La musica, soavemente suonata dal vivo, è la protagonista assoluta della due giorni del concorso internazionale ‘Prodigi della Musica per quattro stagioni’: giunto alla terza edizione, il concorso musicale internazionale rappresenta un volano di sviluppo eccezionale per la città di Guglionesi che, per la prima volta nella storia, ha ospitato la grande musica mondiale all’interno del Teatro Fulvio. La kermesse del 7 e 8 dicembre, organizzata dall’Azienda Autonoma di Soggiorno e Turismo rappresentata dal Commissario Remo Di Giandomenico con la direzione artistica del maestro Giuseppe Nese, ha acceso i riflettori su oltre cento partecipanti, tra cui moltissimi giovanissimi, provenienti da ogni parte del mondo.

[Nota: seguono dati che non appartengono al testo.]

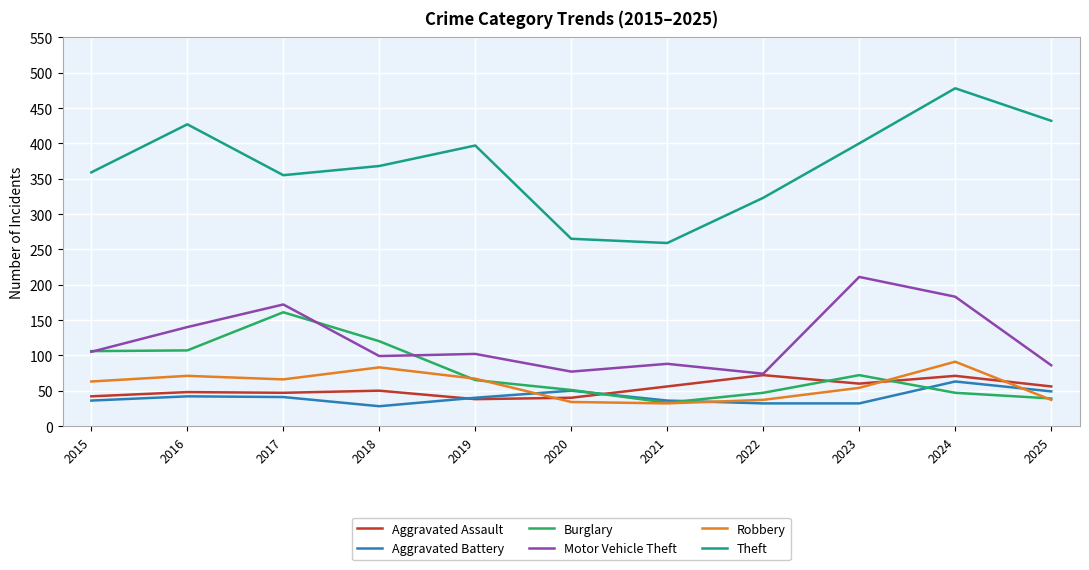

What is the total value across all series at 2021?

504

‘Prodigi della Musica’ è uno dei pochissimi concorsi musicali in grado di tener testa, per livello qualitativo, bellezza del suono, bravura ed organizzazione, alle più blasonate manifestazioni internazionali, tanto da attirare l’attenzione di giovani musicisti cinesi. A giudicarli una giuria di tutto rispetto che ha, nel suo presidente Robert Lehrbaumer, una figura di eccezionale valore: concertista internazionale e docente del conservatorio di Vienna, Leherbaumer è tra gli artisti più ammirati in Austria e nel mondo, in grado di conquistare tutti con le sue note poliedriche. “Congratulazioni, sono molto colpito dall’ambizione che c’è dietro il vostro lavoro, quello dei direttori e dei vostri insegnanti – ha commentato durante la premiazione – Ascoltarvi è stato un dono per il cuore, è stato un piacere ascoltarvi”.

Accanto a lui Giuliano Mazzoccante, concertista e docente del conservatorio Braga di Teramo, Agostino Valente del Perosi di Campobasso, Aldo Caterina del Canepa di Sasssari, Maurizio Schifitto del liceo musicale G. Bruno di Roma, Fernando Nese concertista e Giuseppe Nese del liceo Musicale G. Bruno di Roma.

Le due giornate dedicate alla musica, con le dolci noti del pianoforte, quelle melodiche della chitarra, le più forti del corno e le più fiere di clarinetti e flauti, hanno offerto un programma piacevole che ha ricevuto plausi e complimenti da tutti. Le fascinose note sono riuscite a catturare l’attenzione di chiunque si trovasse a passare dinanzi al Teatro Fulvio di Guglionesi, rendendo inevitabile l’ingresso nella sua sala per far trasportare, anima e cuore, sulle irresistibili esplosioni sonore. Una pagina godibilissima di musica che di rado si ascolta da queste parti, vissuta con la leggerezza e la freschezza della musica internazionale a firma dei grandi prodigi.